Director’s Note: During my film studies, I wanted to make a film that could capture a feeling of loss, coupled with the inability to move on with one’s life. This was a feeling that resonated with me and many other people who emigrated to the West from former Yugoslavia as a result of the war.
Krivina became that film. The film faced many challenges, particularly since I had very modest means at my disposal. The film was shaped by a process that was anything but standard; instead it was a careful negotiation between improvised elements and narrative building based on my travelling and absorbing the varied histories of the places I visited in Bosnia, including places where I had spent time as a child before the war. It was also informed by Canadian experiences: when I returned to Toronto, I continued to explore the traumas that the immigration process itself carries, especially in cases where the migration was triggered by violence in one’s homeland.

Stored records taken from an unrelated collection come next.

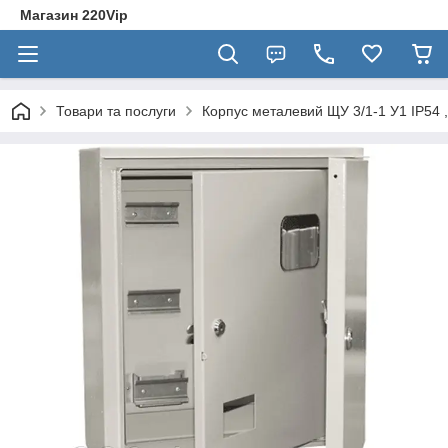
Магазин 220Vip
Товари та послуги
Корпус металевий ЩУ 3/1-1 У1 IP54 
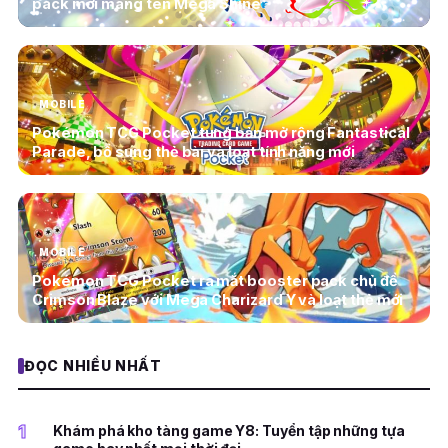
pack mới mang tên Mega Shine
MOBILE
Pokémon TCG Pocket tung bản mở rộng Fantastical
Parade, bổ sung thẻ bài và loạt tính năng mới
MOBILE
Pokémon TCG Pocket ra mắt booster pack chủ đề
Crimson Blaze với Mega Charizard Y và loạt thẻ mới
ĐỌC NHIỀU NHẤT
1
Khám phá kho tàng game Y8: Tuyển tập những tựa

To classify Krivina as a diaspora film would be to describe it too narrowly, and to confine it within a definition that can be easily misappropriated. Krivina is primarily a film about trauma, or more specifically, memories of trauma. These memories vary, from memories of the Yugoslav wars and the crimes witnessed and committed in those wars, to the traumas of immigration and alienation, and the traumas of remembering and not remembering. These all serve to create a more complete picture of troubled lives: of Miro’s amnesia-like present, of Dado’s competing narratives, of Drago’s (Jasmin Geljo) immigration traumas, and of the collective traumas of the bus crash survivors in the Bosnian countryside.